A few days after the Sunday Times report came one on the mounting evidence of violent sexual abuse from BBC correspondent Lucy Williamson. Several of those involved in collecting and identifying the bodies of the dead told the BBC that they had seen “multiple signs of sexual assault, including broken pelvises, bruises, cuts and tears, and that the victims ranged from children and teenagers to pensioners.” Video testimony of an eyewitness to the music festival, shown to journalists by Israeli police, “detailed the gang rape, mutilation and execution of one victim.” The BBC saw “videos of naked and bloodied women filmed by Hamas on the day of the attack.”
The gallant gents of Hamas were filming their own war crimes.
Israeli police have privately shown journalists filmed testimony of a woman at the music festival. She describes Hamas fighters gang-raping a woman and then mutilating her. The last of her attackers shot her in the head. She said the men cut off parts of the woman’s body during the rape. In other videos, Ms. Williamson writes, women carried away by the terrorists “appear to be naked or semi-clothed.”

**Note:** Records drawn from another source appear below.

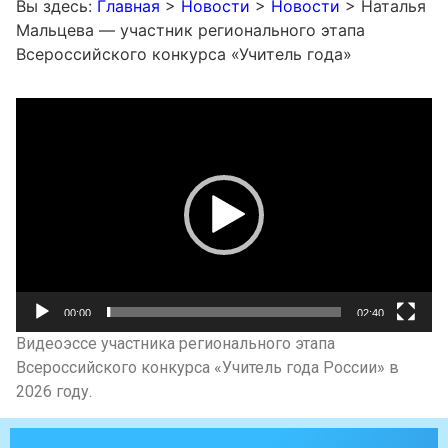
Вы здесь:
Главная
>
Новости
>
Новости
>
Наталья
Мальцева — участник регионального этапа
Всероссийского конкурса «Учитель года»
Видеоплеер
00:00
02:40
Видеоэссе участника регионального этапа
Всероссийского конкурса «Учитель года России» в
2026 году.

Reuters on Dec. 5 quoted an Israeli reservist who worked at a makeshift morgue. “Often women came in in just their underwear,” she said. “I saw very bloody genitals on women.” Reuters spoke to seven people, first responders and those dealing with the dead, who attested to the sexual violence. Reuters quotes written testimony from one volunteer, who said he saw dozens of dead women in shelters: “Their clothing was torn on the upper part, but their bottoms were completely naked.”

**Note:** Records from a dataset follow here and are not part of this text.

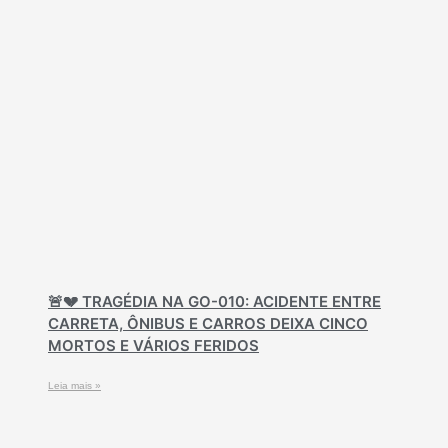
🚨💔 TRAGÉDIA NA GO-010: ACIDENTE ENTRE
CARRETA, ÔNIBUS E CARROS DEIXA CINCO
MORTOS E VÁRIOS FERIDOS
Leia mais »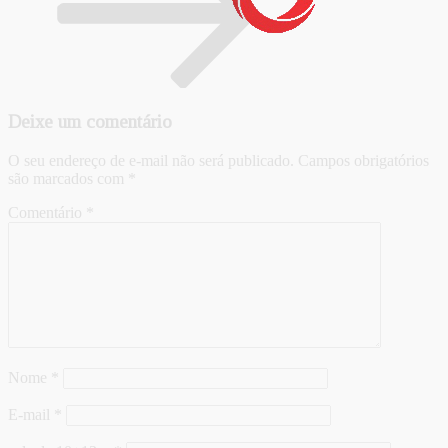
Deixe um comentário
O seu endereço de e-mail não será publicado.
Campos obrigatórios
são marcados com
*
Comentário
*
Nome
*
E-mail
*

This Monday a meeting at the United Nations laid out proof of the violent abuse. In the
New York Times, reporters Katherine Rosman and Lisa Lerer quoted the testimony of Simcha Greinman, a volunteer collector of remains at the kibbutzim. He said the body of one woman had “nails and different objects in her female organs.” A person’s genitals were so mutilated “we couldn’t identify if it was a man or a woman.” Other women had mutilated faces. The head of the International Crime Investigations Unit of the Israeli police was asked how many women were abused. He said, “I am talking about dozens.”

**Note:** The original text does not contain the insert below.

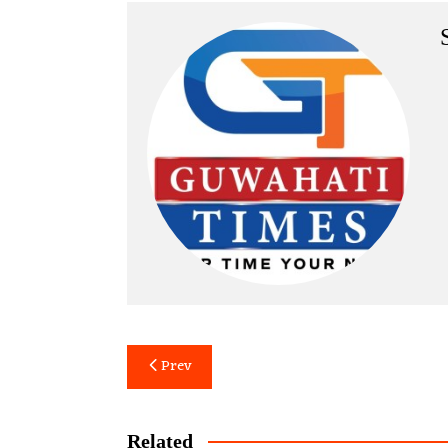
Post
Prev
navigation
Related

If half of this testimony is true, then what was done to the women at the music festival and in the kibbutzim wasn’t a series of isolated crimes. It happened at scale, as part of a pattern, and with a deliberateness that strongly suggests it was systematic. The rape, torture and mutilation of women looks as if it was part of the battle plan. Hamas used sexual violence as a weapon.
Why has the progressive left in the West, for two months now, been disbelieving, silent or equivocal about what Hamas did to women? One answer is that the progressive left hates Israel and feels whatever is done to Israelis is justified. Another is that the sick brutality of Hamas’s actions undercuts its position in the world, undercutting too the cause they falsely claim to represent, that of the Palestinian people. Why have women’s groups of the progressive left been silent? Because at bottom they aren’t for women; they are for the team.
All of this makes more remarkable the exchange between Dana Bash of CNN and Democratic Rep. Pramila Jayapal of Seattle. Ms. Bash pressed Ms. Jayapal on why she wasn’t condemning what had been done to women on 10/7. Ms. Jayapal was evasive, tried to redirect, said rape is “horrific” but “happens in war situations.”
“However,” she said, “I think we have to be balanced about bringing in the outrages against Palestinians.”
Balanced? How do you balance a story like the horrors of Oct. 7? You don’t, you just find and tell the truth. Some stories don’t have two sides. This is one of them.
Why is it important? Because it happened. Because it reveals something about the essential nature of Hamas and reflects its ultimate political goals. Progressives admiringly quote Maya Angelou’s advice that when people show you who they are, believe them. Oct. 7 was Hamas showing you who they are. Believe them.